We need room to admire people — public or private — without projecting our unlived lives onto them. Room to witness power — like the Diva — without resenting it for not asking permission. Room to feel awe without demanding proof. To be moved without needing to be seen in return. Parasocial relationships can be distorted, yes. But they can also be devotional. A way to witness courage, resilience, weirdness, extravagance — and say, thank you.

Not: “Can I have some?”

But: “Wow. I see you. And I needed to.”

Because maybe the deepest parasocial relationship we’ll ever have is with our own becoming — the version of ourselves we’re projecting toward but haven’t quite met yet.

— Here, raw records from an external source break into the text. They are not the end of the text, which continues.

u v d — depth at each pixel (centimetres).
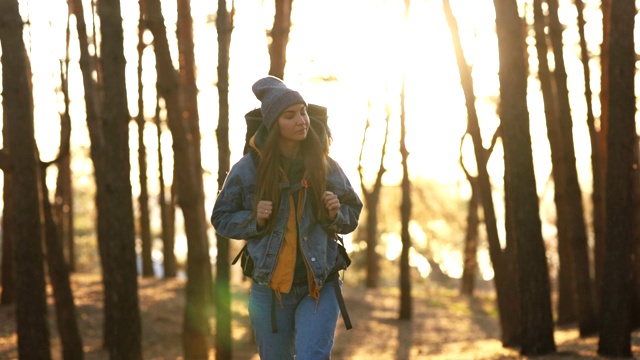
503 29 1061
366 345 1742
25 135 990
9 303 1875
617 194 1009
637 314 1478
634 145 1005
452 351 1502
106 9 1031
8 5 982
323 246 418
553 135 1691
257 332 432
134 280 1053
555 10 1467
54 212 2233
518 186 1067
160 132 2322
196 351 1384
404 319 2166
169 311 1914
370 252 3009
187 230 1382
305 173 418
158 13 1316
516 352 1235
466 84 1483
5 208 1880
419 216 3469
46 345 1001
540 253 1068
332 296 421
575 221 1483
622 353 1016
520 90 1062
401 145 2156
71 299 1358
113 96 1038
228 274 1143
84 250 4091
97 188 1476
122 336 1043
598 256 1448
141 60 2038
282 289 416
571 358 1011
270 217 414
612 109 998
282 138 419
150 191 3391
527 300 1071
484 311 2552
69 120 1286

So no, it’s not about canceling the parasocial.

It’s about redeeming it.

Making it sacred.

A Soft Closing

Raise your hand if you’ve ever projected a little too hard.

If you’ve imagined a future that didn’t happen.

If you’ve cried for someone you’ll never meet.

If you’ve flinched at your own tenderness.

Me too.

Let’s stop shaming the impulse.

Let’s just give it better language, better care, and better boundaries.

Let’s remember: admiration is a gift, not a transaction.

And we’re allowed to feel — even when it’s weird.

Especially when it’s weird.

Feel deeply.

Admire wisely.

Love from a safe distance —

and still mean it.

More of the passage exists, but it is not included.